Между тем Олимпия продолжала трудиться на благо сообщества: лакеев, богачей и благородных отцов, получивших возможность покупать себе вино и дрова ценой ее трудов; она работала и на пользу Каталонки, которая благодаря ей, помимо мелких приработков вне сцены, имела теперь лишних двести ливров в месяц, шедших на пополнение ее туалетов.

Тем временем гардероб самой Олимпии терпел урон за уроном. То, что представлялось роскошью Каталонке, для мадемуазель де Клев было заурядностью. Внешний облик их жилища еще имел видимость удобств, но подлинный достаток покинул эти стены. Олимпия справедливо полагала, что верх убожества — быть всеми оставленной, и она приглашала в дом людей из общества, чтобы шум светской болтовни обратил в бегство нищету.

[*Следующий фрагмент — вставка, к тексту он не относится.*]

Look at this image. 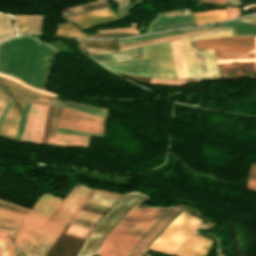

Она приглашала гостей, потому что чувствовала: Баньер от нее отдаляется; она страдала от одиночества, и собирать вокруг себя людей значило для нее приближать возлюбленного.

Олимпия надеялась, что Баньера настигнет ревность и, после того как игрок в нем убил комедианта, ревнивец убьет игрока.

Борьба была серьезной, а ее исход — отнюдь не предрешенным. Баньер сделался профессиональным игроком: в усвоение этого ремесла он вкладывал все то искусство, какое умный человек привносит на пользу всего, чем ему выпадет заниматься; он, правда, не выигрывал больше прочих, зато проигрывал меньше.

Но и Олимпия не вовсе была чужда ревности. Быть может, игра для ее возлюбленного только предлог, покрывающий интрижку? Она позвала мадемуазель Клер, велела принести тот кокетливый мужской наряд, в котором она, столь очаровательная, бежала вместе с Баньером, затем печально облеклась в него вновь и, почти стыдясь того, что делает, последовала за своим возлюбленным.

Как оказалось, он действительно отправился в игорный дом.

Лишь мгновение Олимпия поколебалась, не решаясь войти туда вслед за ним, но тотчас поборола себя и бросилась в этот ад.

С полчаса, притаившись в амбразуре окна, она наблюдала за игрой, потом, бледная, смятенная, спаслась бегством.

Когда же Баньер вернулся, Олимпия, вместо того чтобы, как уже повелось в последние дни, встретить его с холодной миной, взяла его за руку, усадила у своих ног и нежнее возлюбленной, убедительнее родной матери начала:

— Вы играли сегодня.

— Э, Бог ты мой, ну да! — не отпирался он.

— Проиграли?

— Нет! — воскликнул молодой человек.

— Но и не выиграли?

— О, я едва не выиграл тысячу золотых.

И с неугасающим пылом игрока он стал описывать все выигрыши, какие он должен был получить, не отвернись от него удача.

— Бедный мой мальчик! — вздохнула Олимпия, выслушав его повесть с вниманием, к которому примешивалась глубокая жалость. — Столько волнений, расчетов, усилий и страданий!

Она еще оставалась все той же доброй и нежной Олимпией: слезы выступили у нее на глазах.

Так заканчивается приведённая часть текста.